We present a novel practical algorithm for Cholesky factorization when the matrix is stored in packed format by combining blocking and recursion. The algorithm simultaneously obtains Level 3 performance, conserves about half the storage, and avoids the production of Level 3 BLAS for packed format. We use recursive packed format, which was first described by Andersen et al. [1]. Our algorithm uses only DGEMM and Level 3 kernel routines; it first transforms standard packed format to packed recursive lower row format.

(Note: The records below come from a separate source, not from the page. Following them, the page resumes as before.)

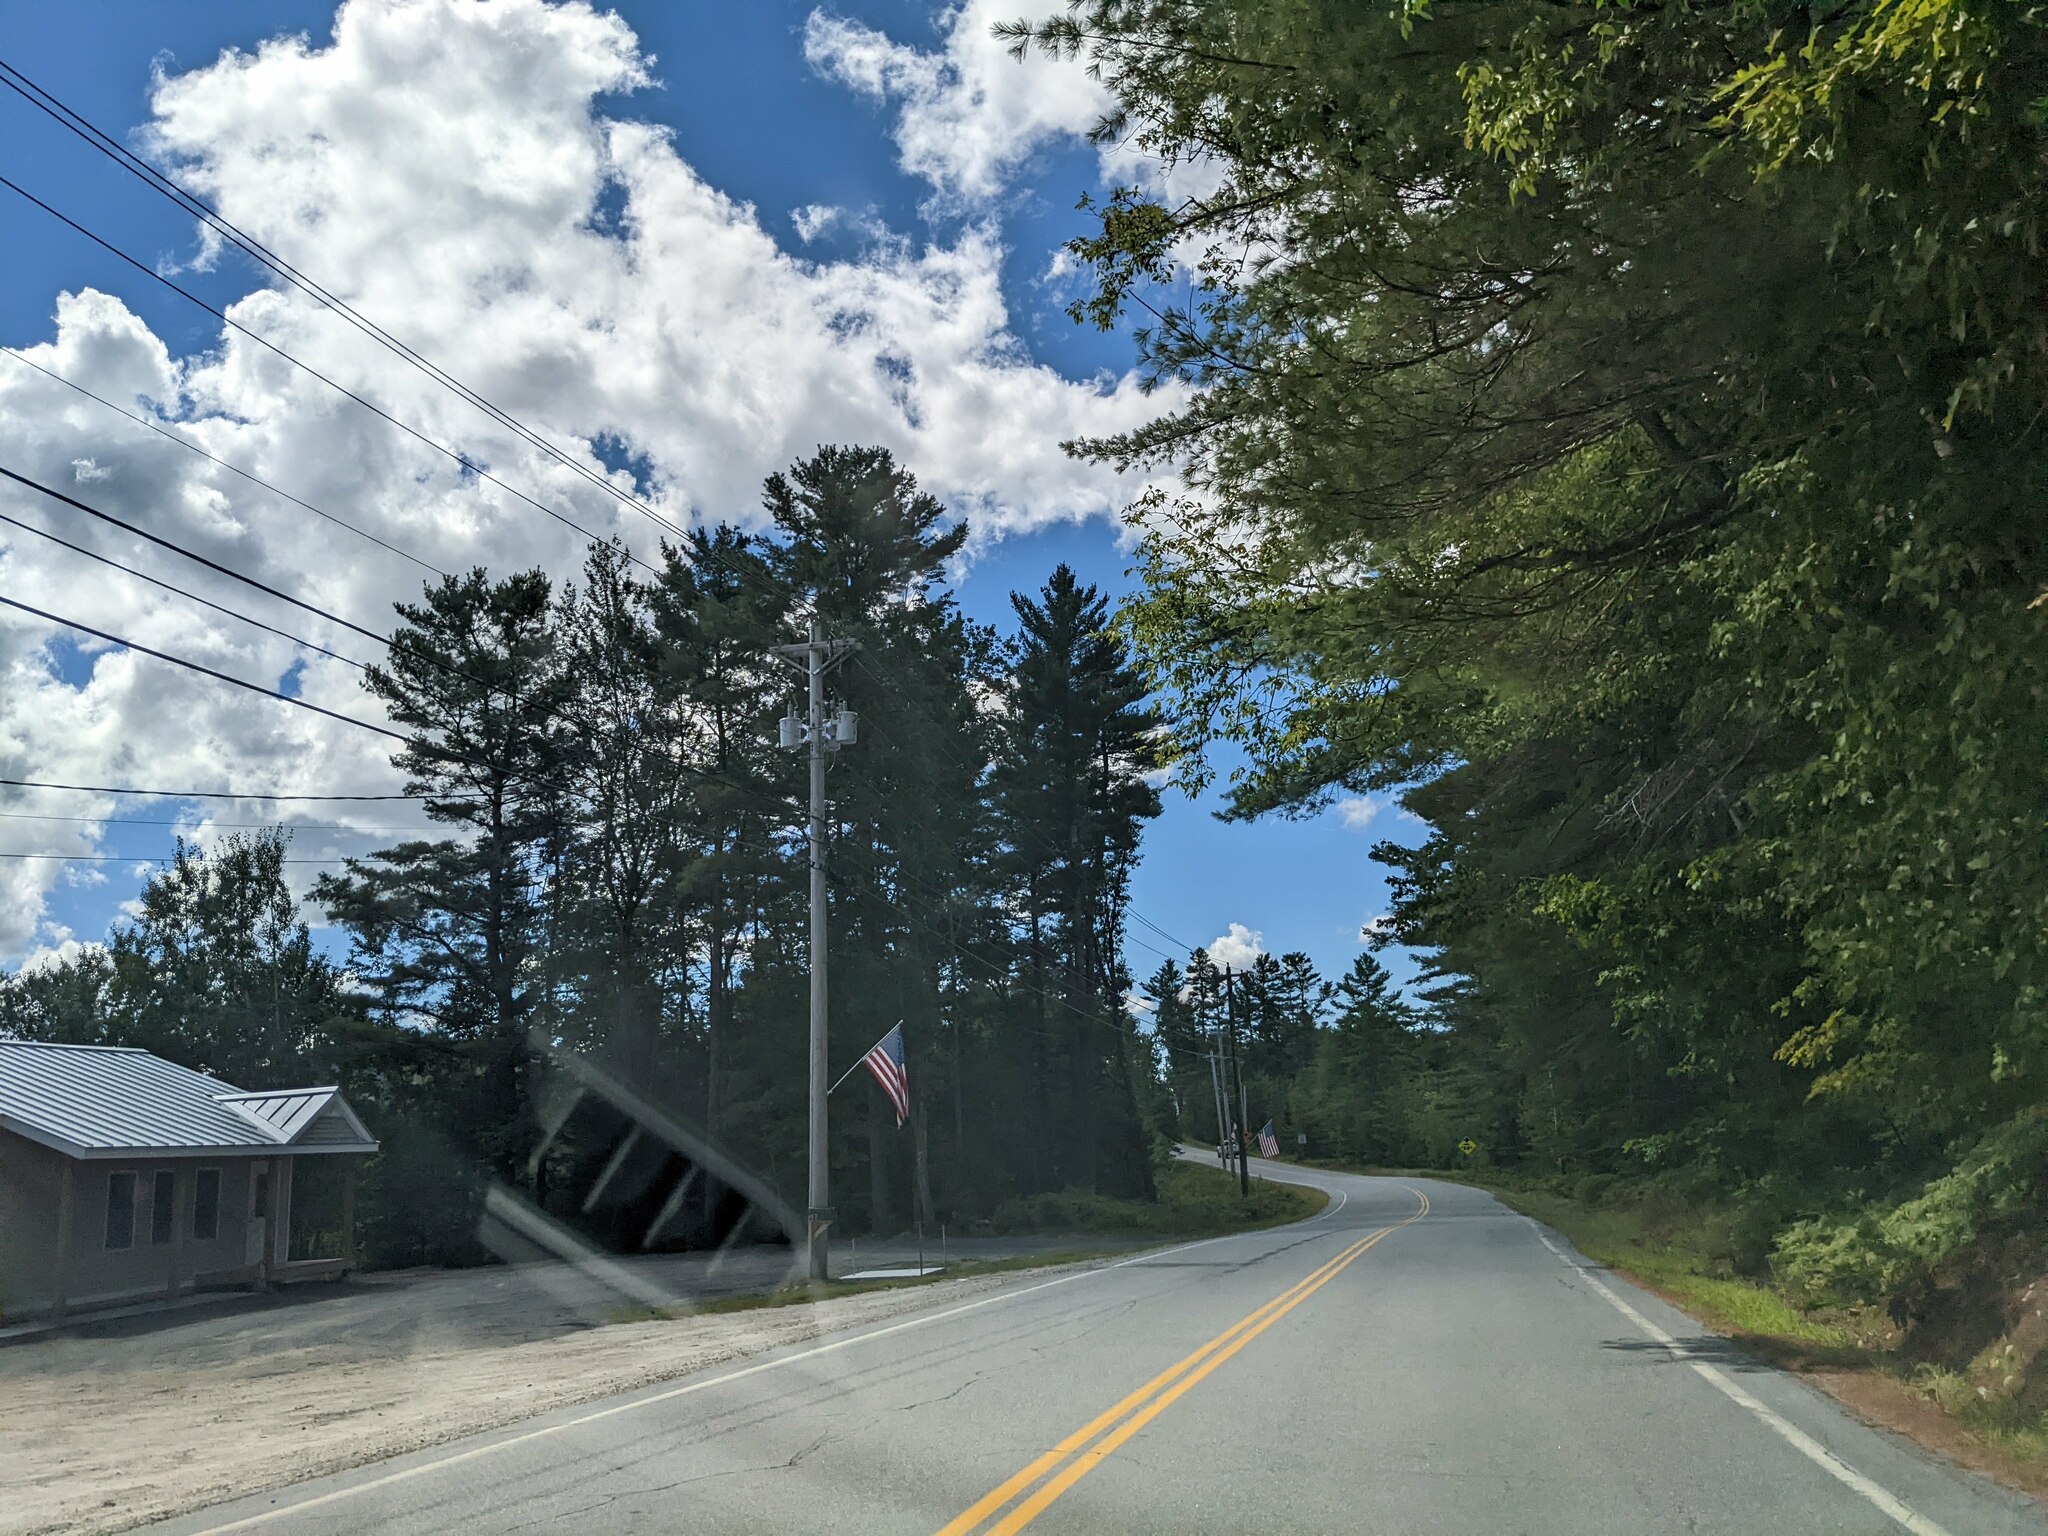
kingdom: Plantae
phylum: Tracheophyta
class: Pinopsida
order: Pinales
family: Pinaceae
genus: Pinus
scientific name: Pinus strobus
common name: Weymouth pine
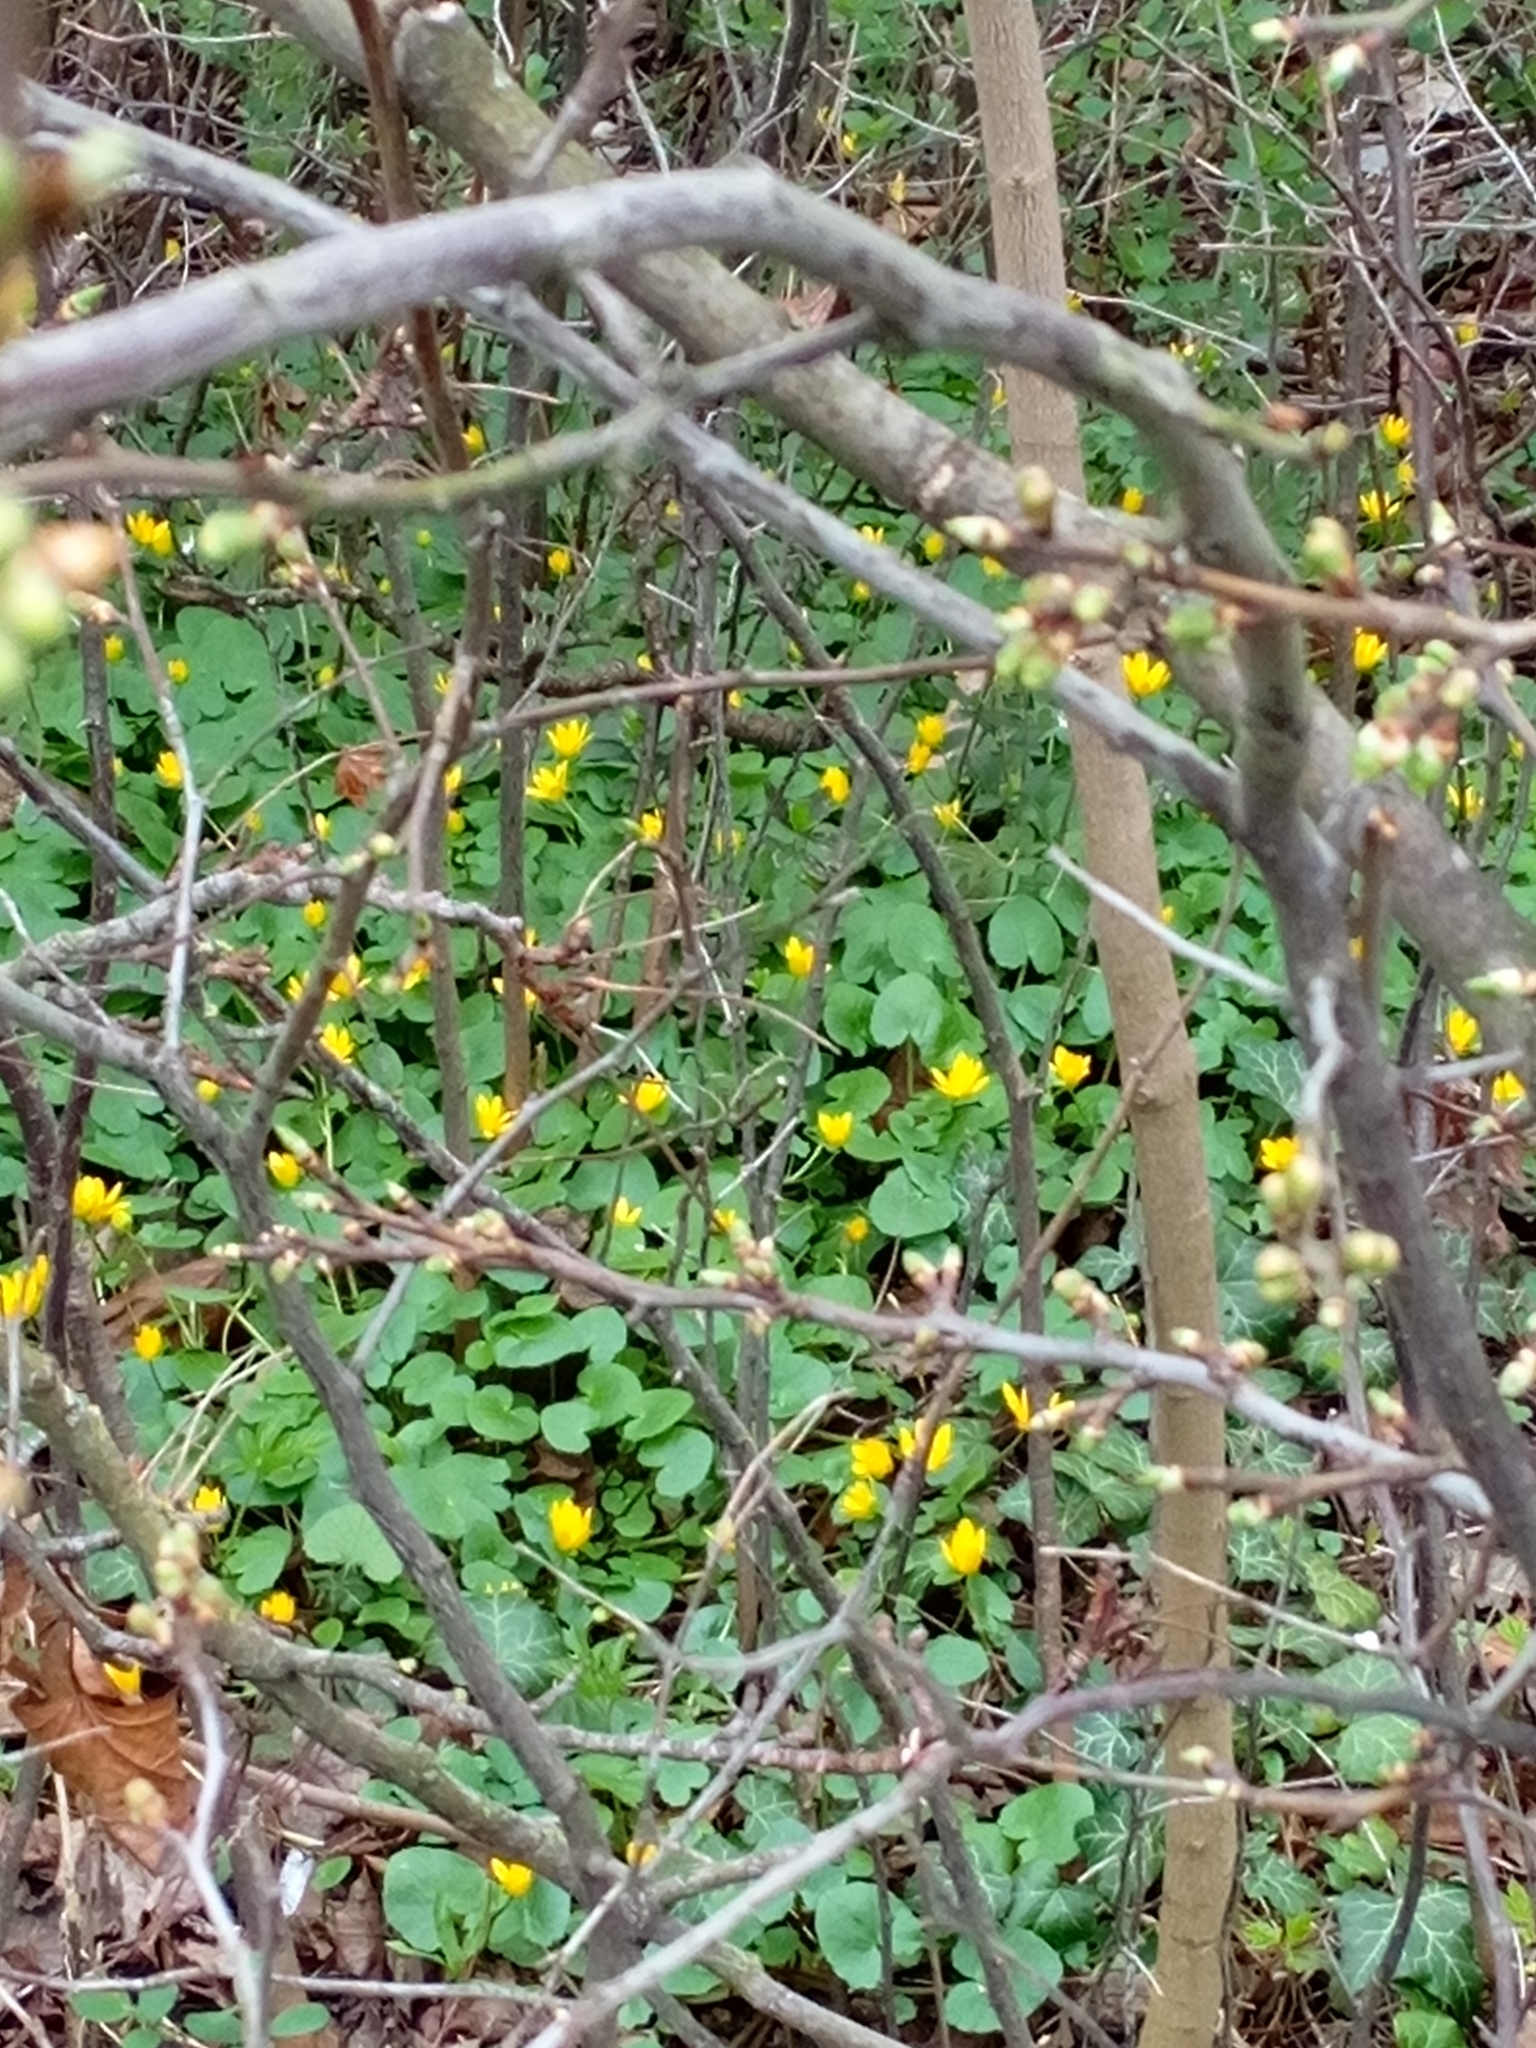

Our new algorithm outperforms the Level 3 LAPACK routine DPOTRF even when we include the cost of data transformation. (This is true for three IBM platforms--the POWER3, the POWER2, and the PowerPC 604e.) For large matrices, blocking is not required for acceptable Level 3 performance. However, for small matrices the overhead of pure recursion and/or data transformation is too high. We analyze these costs analytically and provide detailed cost estimates. We show that blocking combined with recursion reduces all overheads to a tiny, acceptable level. However, a new problem of nonlinear addressing arises. We use two-dimensional mappings (tables) or data copying to overcome the high costs of directly computing addresses that are nonlinear functions of i and j.